Immune system reaction
Some believe that a virus or bacteria can cause ulcerative colitis in a person; the idea is that the digestive tract becomes inflamed while trying to eliminate the pathogen, or invading microorganism. There is also some thought that it may become inflamed without a pathogen present, which would be called an autoimmune reaction.
Those who have a sibling or parent with ulcerative colitis seem to be more likely to get the condition, so genetics may play a role in causing the condition to develop.
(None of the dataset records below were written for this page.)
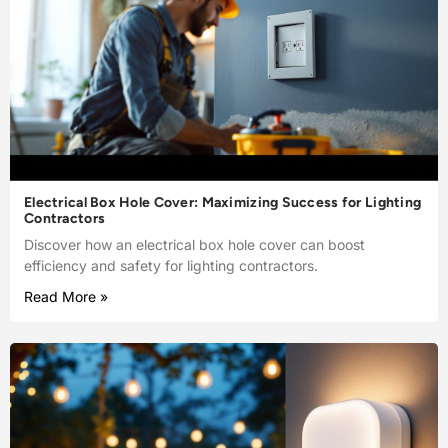
Electrical Box Hole Cover: Maximizing Success for Lighting
Contractors
Discover how an electrical box hole cover can boost
efficiency and safety for lighting contractors.
Read More »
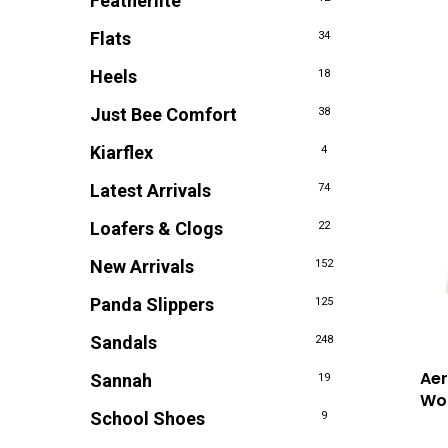
Featherlite
Flats
34
Heels
18
Just Bee Comfort
38
Kiarflex
4
Latest Arrivals
74
Loafers & Clogs
22
New Arrivals
152
Panda Slippers
125
Sandals
248
Aer
Sannah
19
Wom
School Shoes
9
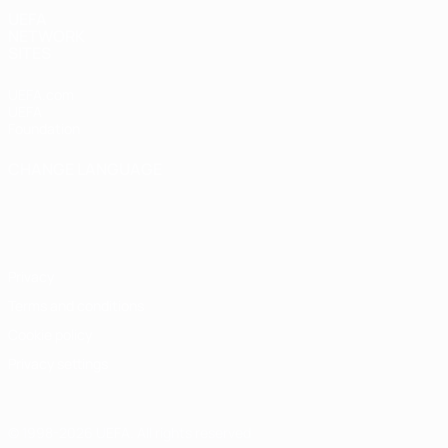
UEFA
NETWORK
SITES
UEFA.com
UEFA
Foundation
CHANGE LANGUAGE
English
Français
Deutsch
Русский
Español
Italiano
Português
Privacy
Terms and conditions
Cookie policy
Privacy settings
© 1998-2026 UEFA. All rights reserved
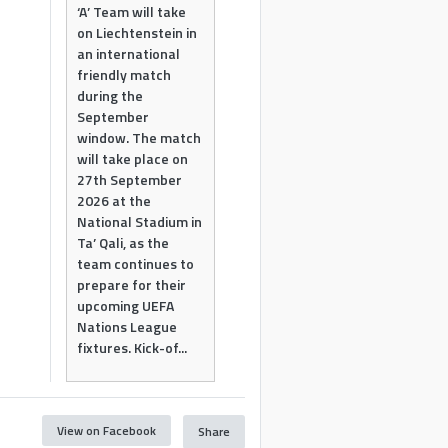
‘A’ Team will take
on Liechtenstein in
an international
friendly match
during the
September
window. The match
will take place on
27th September
2026 at the
National Stadium in
Ta’ Qali, as the
team continues to
prepare for their
upcoming UEFA
Nations League
fixtures. Kick-of...
View on Facebook
Share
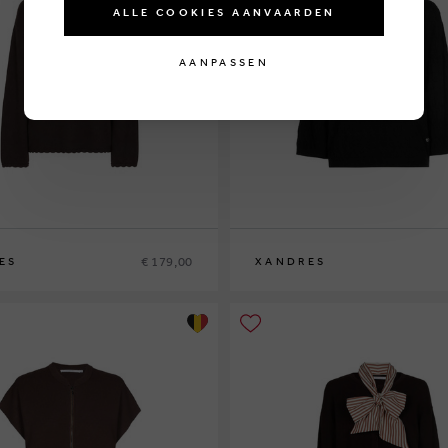
ALLE COOKIES AANVAARDEN
AANPASSEN
€ 179,00
ES
XANDRES
XS
S
M
L
XL
XXL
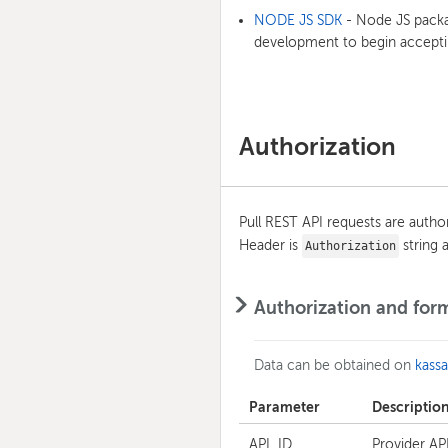
NODE JS SDK
- Node JS packag
development to begin accepti
Authorization
Pull REST API requests are auth
Header is
string a
Authorization
Authorization and for
Data can be obtained on
kass
Parameter
Descriptio
API_ID
Provider API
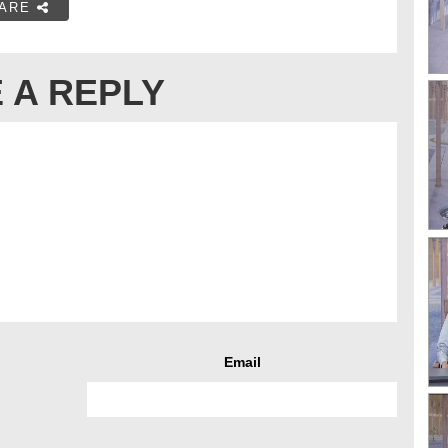
ARE
 A REPLY
Email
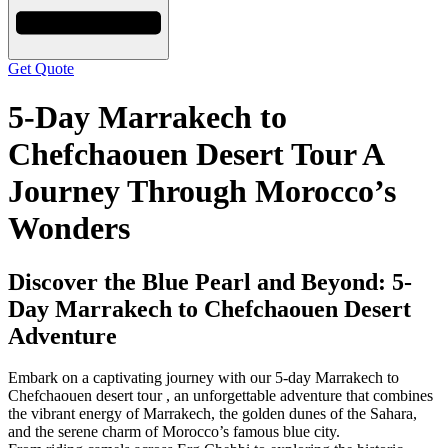
Get Quote
5-Day Marrakech to
Chefchaouen Desert Tour A
Journey Through Morocco’s
Wonders
Discover the Blue Pearl and Beyond: 5-
Day Marrakech to Chefchaouen Desert
Adventure
Embark on a captivating journey with our 5-day Marrakech to
Chefchaouen desert tour , an unforgettable adventure that combines
the vibrant energy of Marrakech, the golden dunes of the Sahara,
and the serene charm of Morocco’s famous blue city.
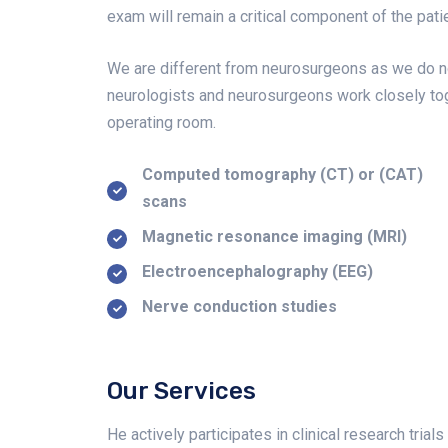
exam will remain a critical component of the patie
We are different from neurosurgeons as we do no
neurologists and neurosurgeons work closely tog
operating room.
Computed tomography (CT) or (CAT)
scans
Magnetic resonance imaging (MRI)
Electroencephalography (EEG)
Nerve conduction studies
Our Services
He actively participates in clinical research tri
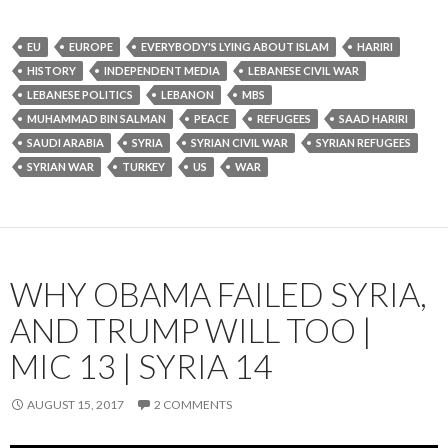
EU
EUROPE
EVERYBODY'S LYING ABOUT ISLAM
HARIRI
HISTORY
INDEPENDENT MEDIA
LEBANESE CIVIL WAR
LEBANESE POLITICS
LEBANON
MBS
MUHAMMAD BIN SALMAN
PEACE
REFUGEES
SAAD HARIRI
SAUDI ARABIA
SYRIA
SYRIAN CIVIL WAR
SYRIAN REFUGEES
SYRIAN WAR
TURKEY
US
WAR
WHY OBAMA FAILED SYRIA,
AND TRUMP WILL TOO |
MIC 13 | SYRIA 14
AUGUST 15, 2017
2 COMMENTS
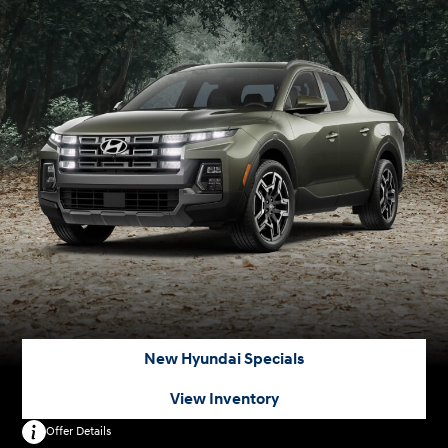
New Hyundai Specials
View Inventory
Offer Details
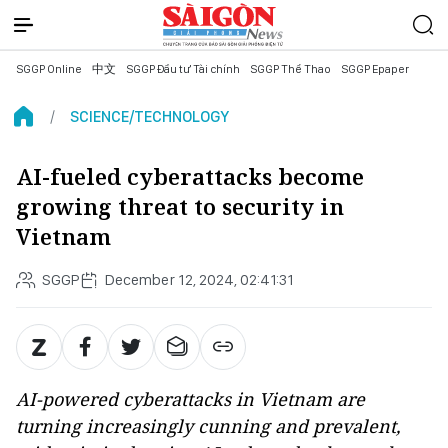
SGGP Online
中文
SGGP Đầu tư Tài chính
SGGP Thể Thao
SGGP Epaper
SCIENCE/TECHNOLOGY
AI-fueled cyberattacks become
growing threat to security in
Vietnam
SGGP
December 12, 2024, 02:41:31
AI-powered cyberattacks in Vietnam are
turning increasingly cunning and prevalent,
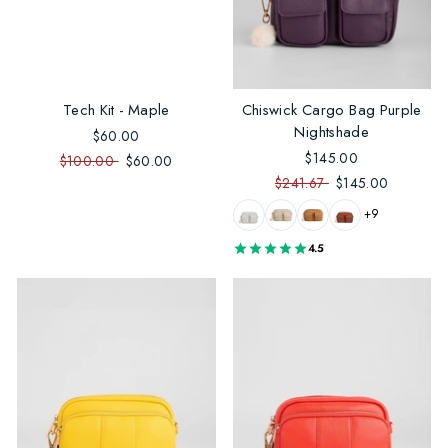
Tech Kit - Maple
Chiswick Cargo Bag Purple
Nightshade
$60.00
$145.00
$100.00
$60.00
$241.67
$145.00
+9
4.5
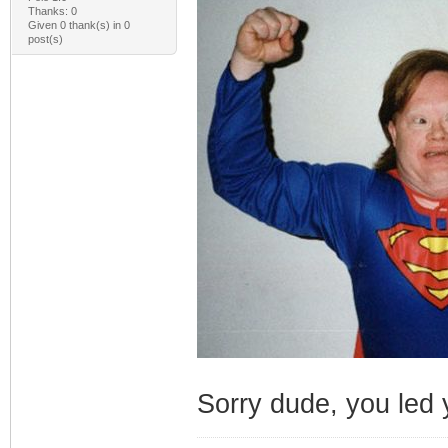
Thanks: 0
Given 0 thank(s) in 0
post(s)
Sorry dude, you led y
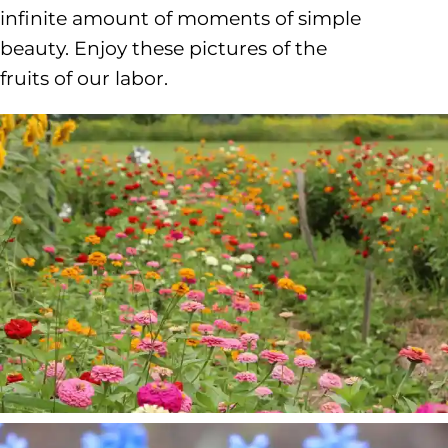
infinite amount of moments of simple
beauty. Enjoy these pictures of the
fruits of our labor.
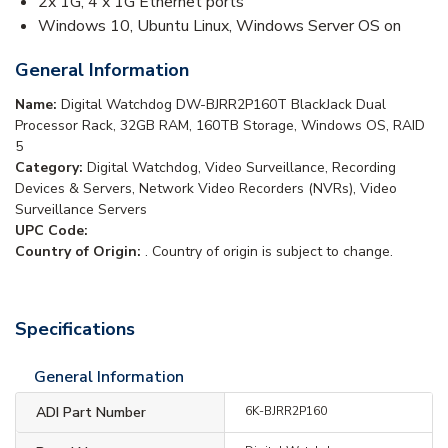
2x 1G, 4 x 1G Ethernet ports
Windows 10, Ubuntu Linux, Windows Server OS on
General Information
Name:
Digital Watchdog DW-BJRR2P160T BlackJack Dual
Processor Rack, 32GB RAM, 160TB Storage, Windows OS, RAID
5
Category:
Digital Watchdog, Video Surveillance, Recording
Devices & Servers, Network Video Recorders (NVRs), Video
Surveillance Servers
UPC Code:
Country of Origin:
. Country of origin is subject to change.
Specifications
General Information
ADI Part Number
6K-BJRR2P160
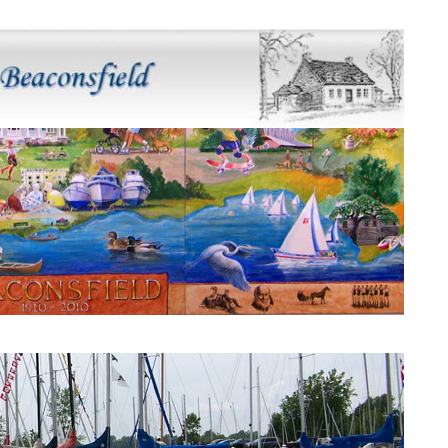
Beaconsfield Mural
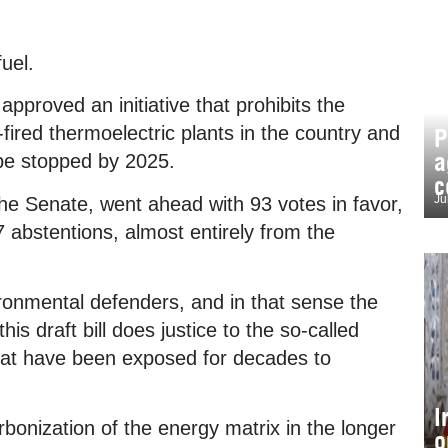
fuel.
proved an initiative that prohibits the
fired thermoelectric plants in the country and
P
a
l be stopped by 2025.
c
Ju
 the Senate, went ahead with 93 votes in favor,
7 abstentions, almost entirely from the
ronmental defenders, and in that sense the
is draft bill does justice to the so-called
that have been exposed for decades to
I
onization of the energy matrix in the longer
o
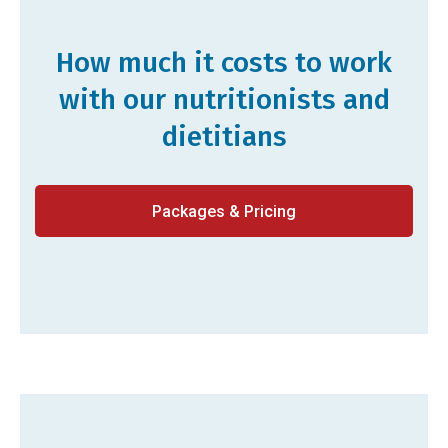
How much it costs to work
with our nutritionists and
dietitians
Packages & Pricing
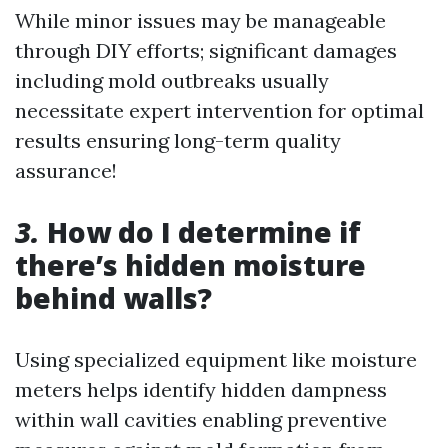
While minor issues may be manageable
through DIY efforts; significant damages
including mold outbreaks usually
necessitate expert intervention for optimal
results ensuring long-term quality
assurance!
3.
How do I determine if
there’s hidden moisture
behind walls?
Using specialized equipment like moisture
meters helps identify hidden dampness
within wall cavities enabling preventive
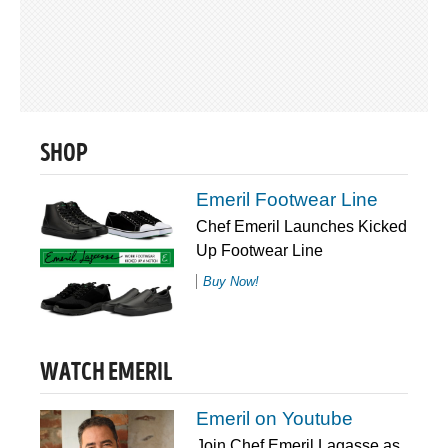
SHOP
Emeril Footwear Line
Chef Emeril Launches Kicked
Up Footwear Line
Buy Now!
WATCH EMERIL
Emeril on Youtube
Join Chef Emeril Lagasse as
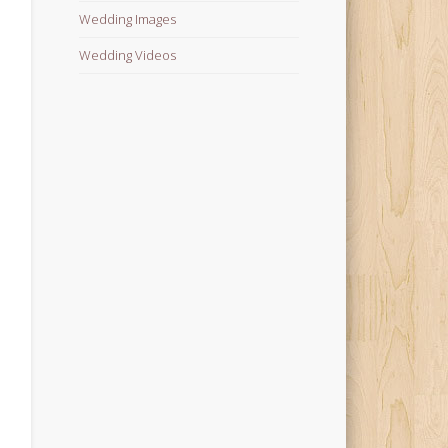
Wedding Images
Wedding Videos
Although the exact cause isn’t known, the assumptions paired with the fact that there are a number of risk factors associated with developing ulcerative colitis, suggests that some people are more prone to it than others. Ulcerative colitis most often affects people in their 30s, 50s, or 60s. For some reason, those of Jewish descent have a higher risk. As mentioned previously, a family history of ulcerative colitis greatly increases your risk. Some medications—nonsteroidal anti-inflammatory drugs (NSAIDs) and Accutane, which is a very powerful acne medication—have shown to cause some of the symptoms of ulcerative colitis, but not the condition itself; undoubtedly, though, these medications can make ulcerative colitis worse.
Cause of the Triggers
For those who have ulcerative colitis, treatment lies in identifying and avoiding the triggers that cause the inflammation; these are different for everyone. While treatment also involves some type of drug therapy or surgery, there are things you can do at home to reduce the amount of flare-ups you have; this would entail recognizing the triggers in your diet to eliminate these causes. Some suggestions for foods to avoid (keep in mind that this won’t work for everyone) are limiting the consumption of dairy products; watch your consumption of fiber since it can aggravate intestinal problems like diarrhea and gas; avoid “gassy” foods, like broccoli, cabbage, and beans; eat five or six small meals every day so there isn’t so much food going through your intestines at once; and drink plenty of liquids, preferably water or those that are not carbonated. Stress is often a cause of the flare-ups in many people; oddly, stress can do many things to the body. In the digestive tract alone it can cause the stomach to empty more slowly and secrete more acids; it can speed or slow the passage of the contents in the stomach and intestines. Find ways to manage your stress. Hopefully, after trying all of these things, you can learn to do away with unwanted and disturbing inflammation flare-ups associated with ulcerative colitis.